On July 21, 2008, TGK-1 (RTS: TGKA) posted its FY 2007 financial results audited to IFRS.
The genco's FY 2007 results were largely affected by its acquisition of 84% in Murmansk HPP, earlier controlled by UES, in May 2007. Additionally, in autumn 2007, TGK-1 floated an additional share issue for a total of RUB 32.4 billion in order to finance an investment program.
TGK-1: Income statement key indicators, USD mn
| | 2006 | 2007 | 2007/2006 |
|---|
| Revenue | 854 | 1105 | 29% |
| Operating expenses | 774 | 956 | 24% |
| EBIT | 80 | 149 | 87% |
| EBITDA | 132 | 229 | 74% |
| Net profit | 42 | 94 | 122% |
Source: company data, Finam estimates
A 29% upturn in revenue was caused by a rise in thermal and electric energy sales, growth of tariffs and expansion of the free market.
Revenue from electric energy sales grew by 35% y-o-y in 2007. This was caused by a 19.9% (4.68 bn kWh) increase in energy sales in natural terms and a 9.8% (RUB 0.045 per kWh) upturn in prices due to an increase in the approved rate and a surge in the free market share to 7.5% due to liberalization.
Revenue from thermal energy sales rose by 25% y-o-y due to a 5.94% (1.31 mn Gcal) growth in energy sales in natural terms and a 14.7% (RUB 60.64 per Gcal) upturn in prices due to an upsurge in the approved rate.
TGK-1 operating expenses grew by 24% in 2007. The key expenditure items were fuel expenses, expenses for purchased electric and thermal energy and amortization.

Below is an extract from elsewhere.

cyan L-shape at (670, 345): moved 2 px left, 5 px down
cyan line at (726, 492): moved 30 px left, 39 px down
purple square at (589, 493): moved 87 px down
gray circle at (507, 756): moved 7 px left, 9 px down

Fuel expenses rose due to a 15% rise in wholesale gas prices and a 7% increase in fuel consumption. Growth of expenses for purchased energy is attributed to a change in relations on the wholesale energy market in 2007 due to the introduction of the principle of fulfilling obligations under regulated contracts.
TGK-1 margins
| | 2006 | 2007 | ∆ |
|---|
| Operating margin | 9.32% | 13.49% | +4.17 p.p. |
| EBITDA margin | 15.45% | 20.73% | +5.27 p.p. |
| Net profit margin | 4.94% | 8.49% | +3.55 p.p. |
Source: Finam estimates
The company's EBIT, EBITDA and net profit margins grew due to the changes described above.
Therefore, we are upbeat on the company's report and believe that in future, the company's value will depend on the management's ability to control operating expenses and exploit to the maximum extent the opportunities provided by the wholesale energy market. We do not expect the report to have any significant impact on the company's stock valuations due to a sell-off of the securities basket received by former UES shareholders.
The fair value of TGK-1 (RTS: TGKA) is USD 0.00067 per share, which corresponds to a Sell recommendation.